EXERCISE
Which lines of the records hold the string "diagram"? Report only how many of them there are.

INPUT FOR THIS TASK

• • •

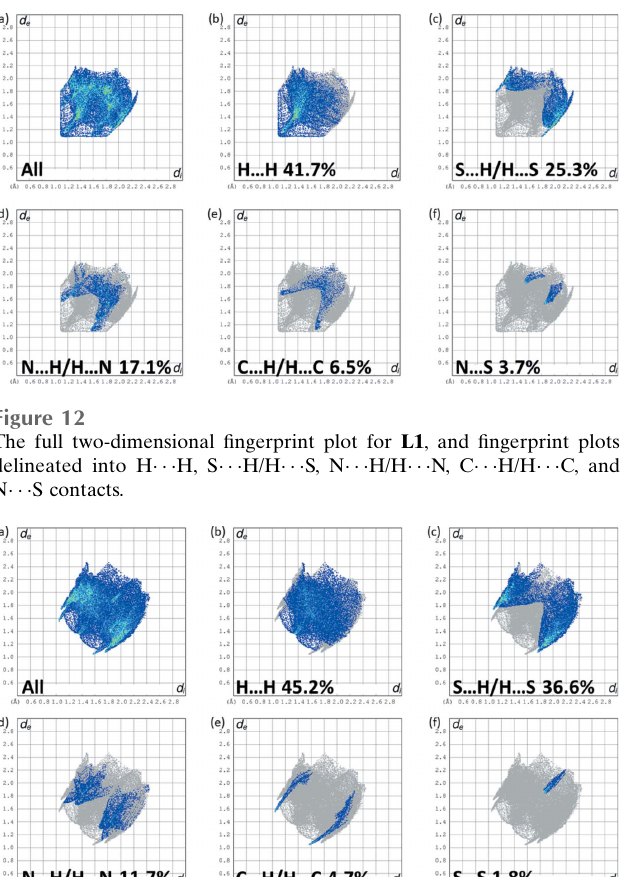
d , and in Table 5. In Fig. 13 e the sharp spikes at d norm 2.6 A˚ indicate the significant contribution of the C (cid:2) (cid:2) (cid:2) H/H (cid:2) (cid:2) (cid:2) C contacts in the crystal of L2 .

• • •

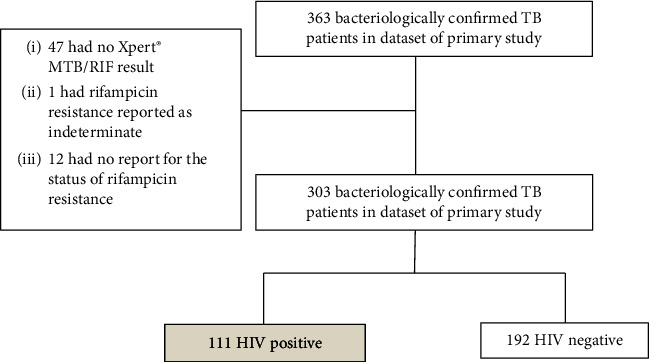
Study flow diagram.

• • •

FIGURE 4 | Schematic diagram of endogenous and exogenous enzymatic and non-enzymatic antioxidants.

• • •

OUTPUT OF THE TASK
2